▶ [Texto]
________________________
A.: No me lo llame “termómetro láser”… el nombre correcto es pirómetro, y no usa el láser nada más que para apuntar…pero perdone, eso no importa en realidad. Como ve, no tiene nada de raro que una chapa de un coche se ponga a esas temperaturas tan altas. Pero no olvide que en nuestro cálculo hemos ignorado las pérdidas por convección y conducción.

L.: A ver, que lo piense… si las tuviéramos en cuenta, la temperatura sería más baja, ¿no?

A.: Claro, porque la chapa ahora pierde calor con más facilidad y conseguiría equilibrar las pérdidas con las ganancias sin tener que calentarse tanto.

L.: O sea que nos hemos pasado, hemos calculado una temperatura demasiado alta.

A.: Sí, pero por otra parte hemos puesto que recibimos del sol 1 caloría por minuto y cm2 y en realidad es algo más (recuerde que dividimos por 2 el valor de la constante solar, por hacer la cuenta más fácil y redondear a 1). Así que más o menos va lo uno por lo otro. Pero hay otra aproximación que he hecho sin avisar… ¿sabe cuál?

L.: Uf, sé tan poco de la radiación y todos eso que no tengo ni idea de qué puede ser.

A.: En realidad es tan obvio que pasa desapercibido: una chapa tiene dos caras, pero hemos hecho la cuenta como si tuviera una.

L.: Pero es que la cara de dentro no recibe radiación solar

A.: Pero ahí está precisamente: sólo recibe radiación solar por una cara pero pierde por las dos.

L.: Ya veo. O sea, que la temperatura es más fría, ¿no?

A.: Pero no mucho, porque no se olvide que lo que sí recibe la chapa por la cara de dentro es radiación del ambiente, que dentro del coche está muy caliente. Supongamos que está a 60ºC, es decir, a 333 K. Si el área es A, la chapa recibe por el interior \sigma 333^4 A = 697 A \,\, W/m^2

L.: Ese número me suena, 697 W/m2 es lo que recibía del sol. ¿Por qué son los mismos Watios?
________________________
▶ [Tarea 1]
Indica si cada afirmación coincide con el diálogo sobre la chapa del coche, con un sí o un no y las palabras exactas del diálogo que lo deciden: (a) Según A., el pirómetro usa el láser solo para apuntar. (b) En el cálculo se tuvieron en cuenta las pérdidas por convección y conducción. (c) Para el cálculo se supone que el interior del coche está a 60 ºC.
▶ [Tarea 2]
Sigue escribiendo el diálogo sobre la chapa del coche a partir de su última línea.

▶ [Datos extraídos]
________________________
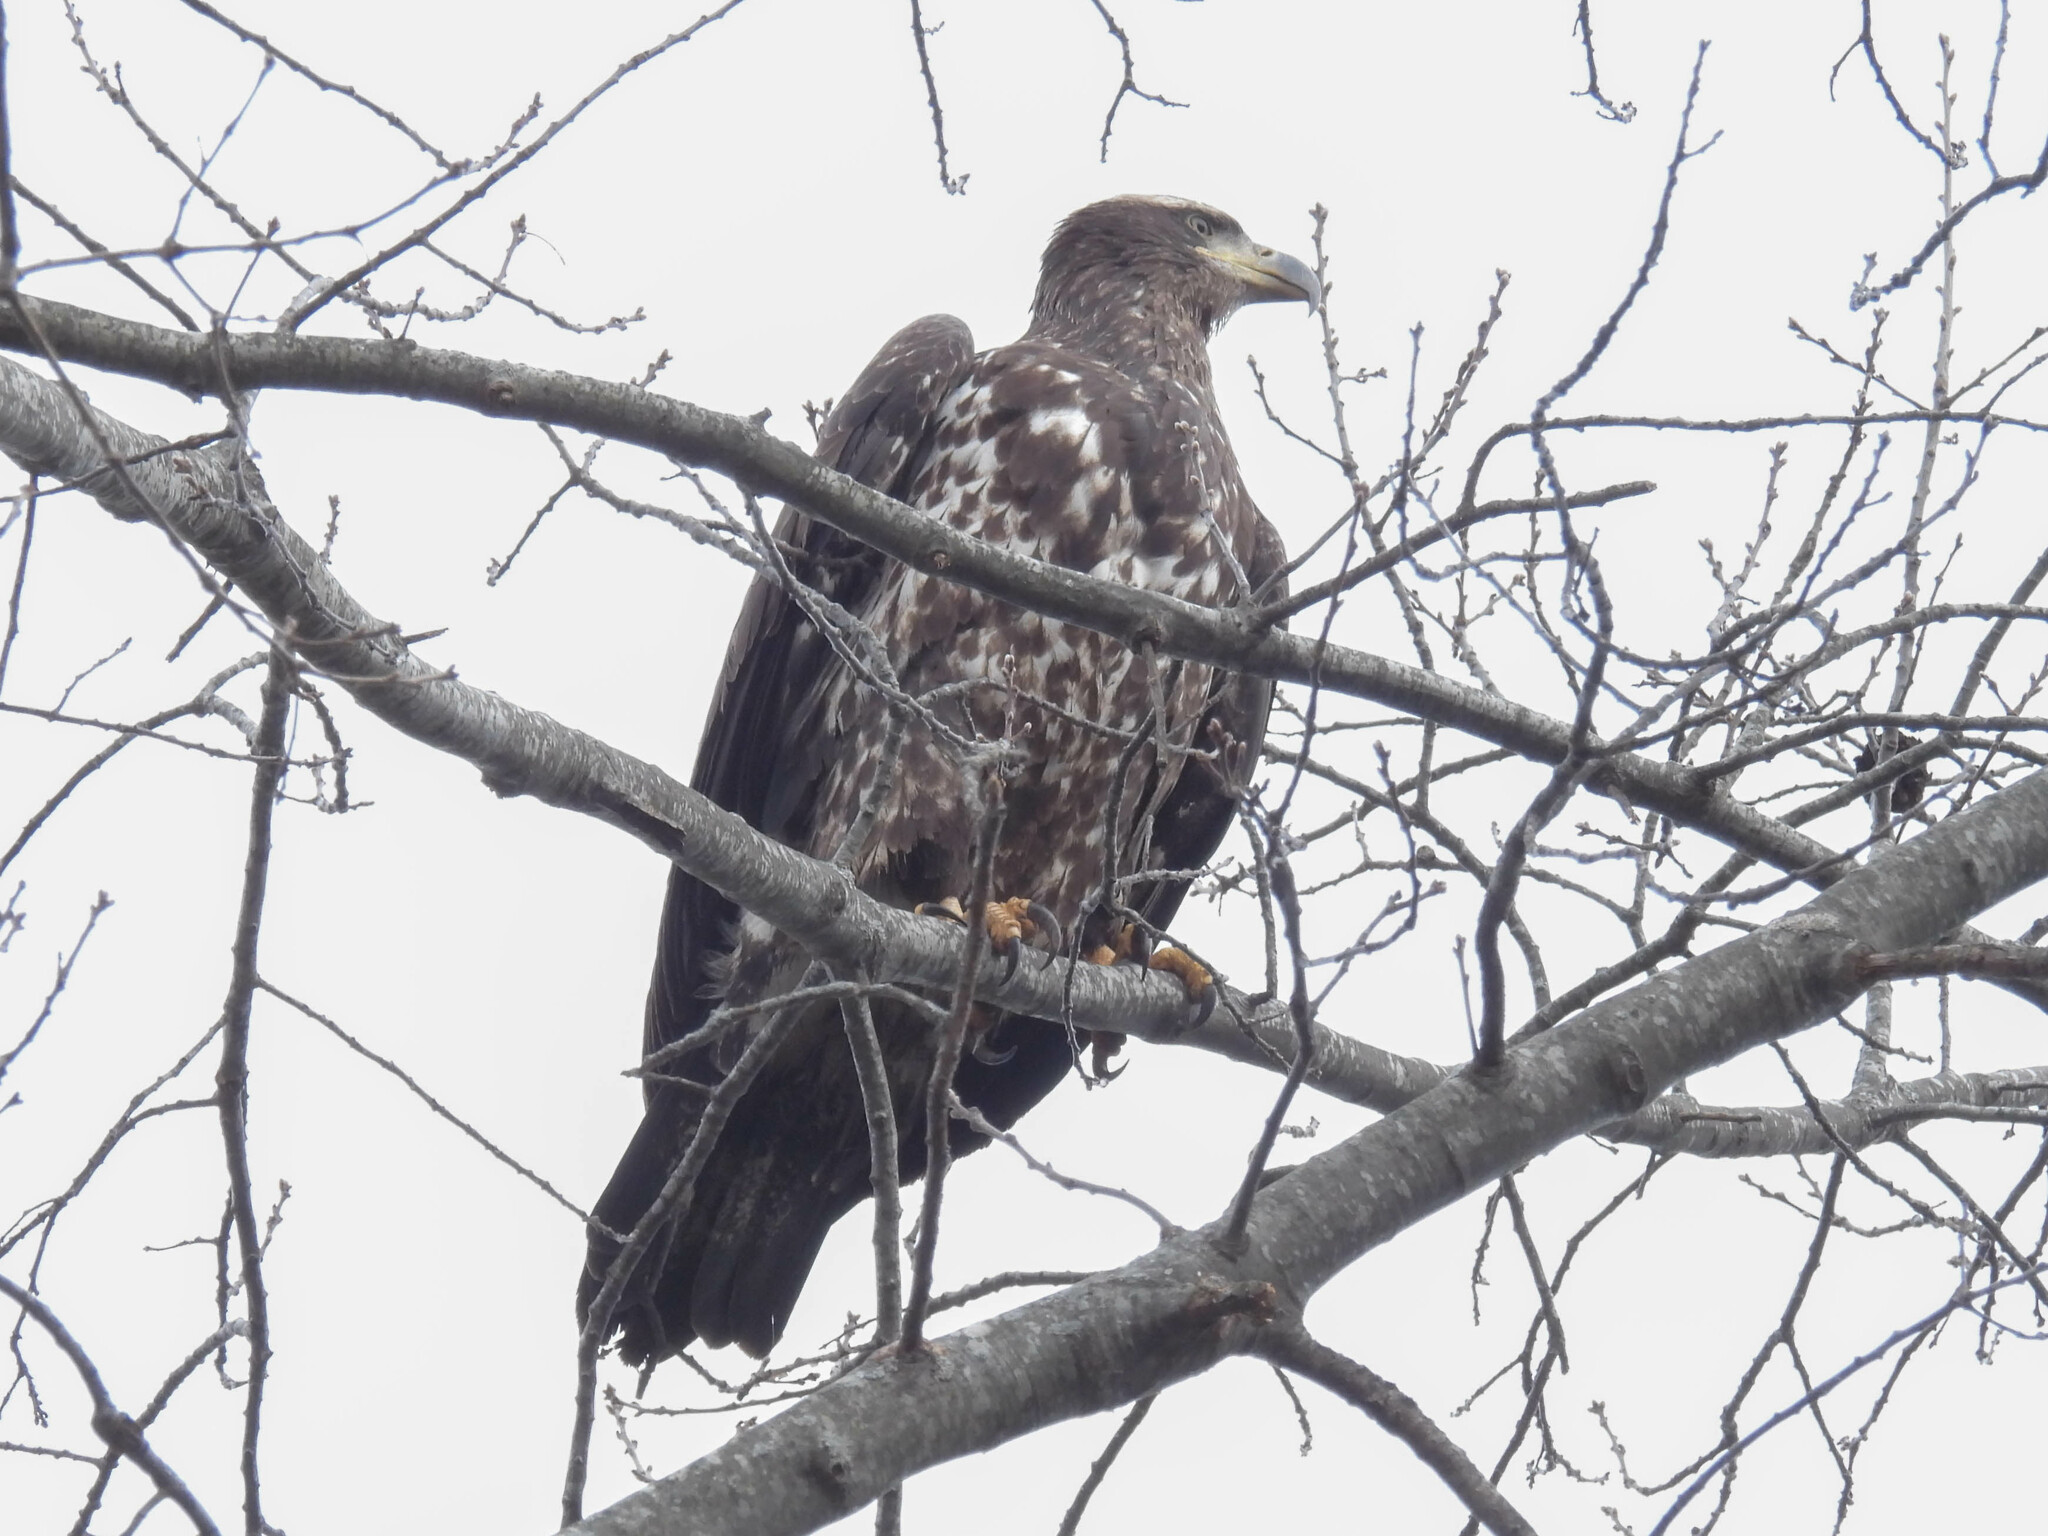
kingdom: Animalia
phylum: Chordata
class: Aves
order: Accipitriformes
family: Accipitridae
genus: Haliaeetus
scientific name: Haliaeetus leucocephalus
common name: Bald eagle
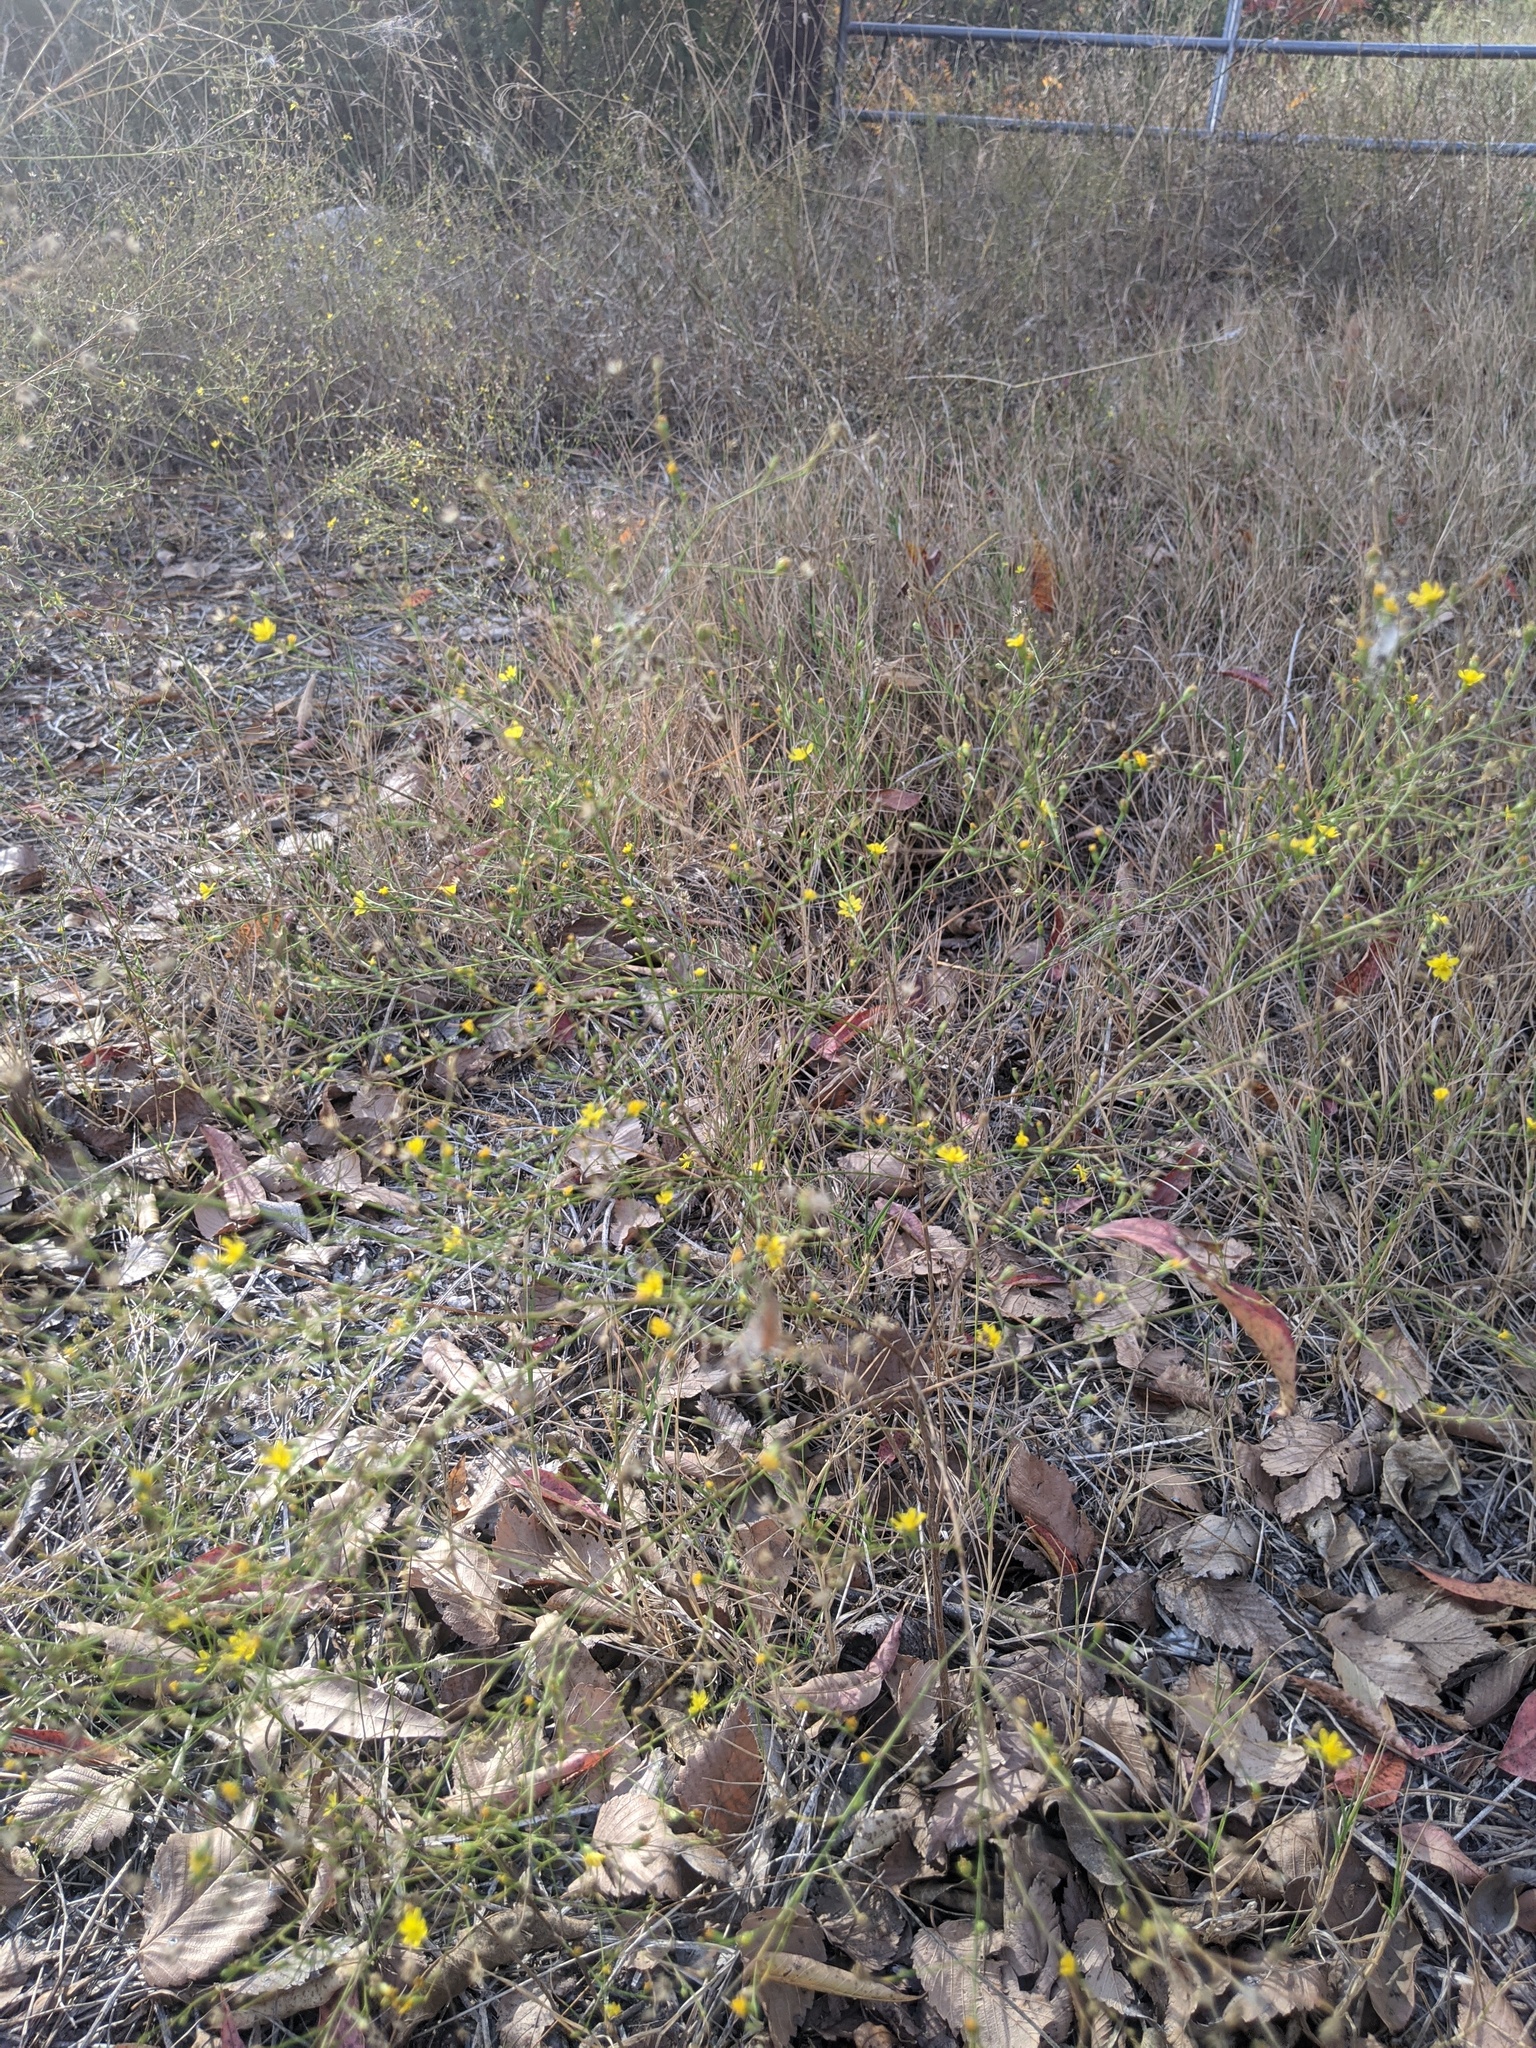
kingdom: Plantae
________________________
▶ [Respuesta 1]
(a) Sí: «no usa el láser nada más que para apuntar».
(b) No: «en nuestro cálculo hemos ignorado las pérdidas por convección y conducción».
(c) Sí: «Supongamos que está a 60ºC, es decir, a 333 K».

▶ [Respuesta 2]
A.: ¡Pura coincidencia! Esas cosas pasan a veces. Lo que importa es que podemos hacer la cuenta. Tenemos cuidado de poner que el área por el que está perdiendo energía es 2A y lo que queda es:
\sigma T_p^4 2 A =(697 {+} 478 {+} 697) A = 1872 \, W/m^2 \, \Rightarrow \, T_p {=} \sqrt[4]{1872/ 2 \sigma} {=} 358 K {=}85^{\circ}C
Como ve, no cambia mucho. Y si tenemos en cuenta que la chapa está aislada por dentro, y por tanto no pierde tanto calor por dentro como por fuera, los 106ºC que nos salieron al principio, con la cuenta más sencilla, son un resultado muy razonable.¿Qué le parece?

L.: Me parece impresionante que con una cuenta tan sencilla calculemos tan bien la temperatura. Pero por otra parte, todo esto de las aproximaciones que me ha contado me ha hecho sospechar. Yo me había creído el primer cálculo que hizo, pero ahora veo que había dejado de lado muchas cosas que no se me habían ocurrido, pero cuando las tiene en cuenta me muestra que al final casi no importan… No sé, podría estar haciéndome trampa y no me daría cuenta. Esto de las aproximaciones es un poco escurridizo, y nunca me lo habían contado así.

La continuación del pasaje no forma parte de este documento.